By so interpreting the statutory phrase, the Commissioner has achieved not only ease and certainty of application but also substantial fairness, for the sleep or rest rule places all one-day travelers on a similar tax footing, rather than discriminating against intracity travelers and commuters, who of course cannot deduct the cost of the meals they eat on the road. See Commissioner v. Flowers, 326 U.S. 465.

The foregoing statement of the Supreme Court adds to what the Fifth Circuit had earlier said in Steinhort, supra at 503:

Deeply ingrained in the whole tax structure— memorialize now by literally hundreds of tax rulings, Tax and other Court decisions * * * — is the basic proposition that the cost of going to and from home and an established place of business is a nondeductible personal expenditure.

At times the pursuit of this approach brings about illogical and near absurd conceptual situations. But its predominant and redeeming grace is a sort of rough equality among all the millions of taxpaying, income-earning Americans who go— not as in scriptural days down to the sea in ships— but who go to and from their homes and their place of work. A lesser virtue is administrative uniformity.

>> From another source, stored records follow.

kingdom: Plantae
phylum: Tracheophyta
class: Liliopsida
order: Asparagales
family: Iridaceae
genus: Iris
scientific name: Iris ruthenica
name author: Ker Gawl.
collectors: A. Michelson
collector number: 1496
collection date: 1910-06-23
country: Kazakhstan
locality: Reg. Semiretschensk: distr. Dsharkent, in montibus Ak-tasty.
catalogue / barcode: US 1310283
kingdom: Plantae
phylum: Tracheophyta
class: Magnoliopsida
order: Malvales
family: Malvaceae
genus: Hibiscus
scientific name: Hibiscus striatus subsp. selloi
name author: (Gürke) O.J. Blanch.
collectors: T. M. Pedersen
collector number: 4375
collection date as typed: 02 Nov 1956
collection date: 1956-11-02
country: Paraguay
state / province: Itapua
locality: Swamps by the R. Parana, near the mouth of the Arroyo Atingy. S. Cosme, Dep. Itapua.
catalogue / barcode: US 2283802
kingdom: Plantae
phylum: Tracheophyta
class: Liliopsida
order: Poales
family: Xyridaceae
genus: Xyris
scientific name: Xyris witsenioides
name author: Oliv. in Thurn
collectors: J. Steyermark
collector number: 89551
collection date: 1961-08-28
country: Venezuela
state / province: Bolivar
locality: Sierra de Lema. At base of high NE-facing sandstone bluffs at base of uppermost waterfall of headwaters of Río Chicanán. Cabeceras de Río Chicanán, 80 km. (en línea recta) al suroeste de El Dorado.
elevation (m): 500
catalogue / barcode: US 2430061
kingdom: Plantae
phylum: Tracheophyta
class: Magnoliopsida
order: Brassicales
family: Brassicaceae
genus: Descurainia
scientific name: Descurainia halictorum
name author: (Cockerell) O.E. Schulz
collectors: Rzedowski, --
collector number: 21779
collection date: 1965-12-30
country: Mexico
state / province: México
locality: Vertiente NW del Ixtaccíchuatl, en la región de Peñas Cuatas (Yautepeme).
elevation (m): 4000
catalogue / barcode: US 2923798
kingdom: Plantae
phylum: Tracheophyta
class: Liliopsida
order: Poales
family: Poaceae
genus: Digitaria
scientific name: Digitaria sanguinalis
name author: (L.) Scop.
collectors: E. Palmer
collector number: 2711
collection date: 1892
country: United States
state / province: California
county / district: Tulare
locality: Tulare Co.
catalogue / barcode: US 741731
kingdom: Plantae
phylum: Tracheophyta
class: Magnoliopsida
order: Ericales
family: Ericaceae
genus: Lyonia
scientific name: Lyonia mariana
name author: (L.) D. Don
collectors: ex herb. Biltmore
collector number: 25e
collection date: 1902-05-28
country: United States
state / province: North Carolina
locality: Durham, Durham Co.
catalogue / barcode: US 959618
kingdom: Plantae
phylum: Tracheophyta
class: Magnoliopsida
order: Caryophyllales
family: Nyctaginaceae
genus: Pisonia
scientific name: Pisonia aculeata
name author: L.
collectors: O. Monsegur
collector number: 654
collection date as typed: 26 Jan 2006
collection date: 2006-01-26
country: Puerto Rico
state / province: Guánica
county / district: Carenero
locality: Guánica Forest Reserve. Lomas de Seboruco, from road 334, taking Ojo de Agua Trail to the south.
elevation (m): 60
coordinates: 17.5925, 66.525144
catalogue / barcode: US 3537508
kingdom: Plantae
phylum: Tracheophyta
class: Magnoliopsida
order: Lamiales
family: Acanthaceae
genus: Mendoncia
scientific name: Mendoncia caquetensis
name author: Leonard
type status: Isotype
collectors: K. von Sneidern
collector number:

The holding of the Ninth Circuit in Smith v. Warren, supra, together with the comments of the Tenth Circuit in United States v. Tauferner, supra, adequately disposes of petitioners' reliance on Mathews v. Commissioner, 310 F.2d 98 (C.A. 9, 1962); Wright v. Hartsell, 305 F.2d 221 (C.A. 9, 1962); and Crowther v. Commissioner, 269 F.2d 292 (C.A. 9, 1959), all of which were decided before the Supreme Court decision in United States v. Correll, supra.

Decisions will be entered under Rule 50 in docket Nos. 690-68 and 692-68. Decisions will be entered for the respondent in all other dockets.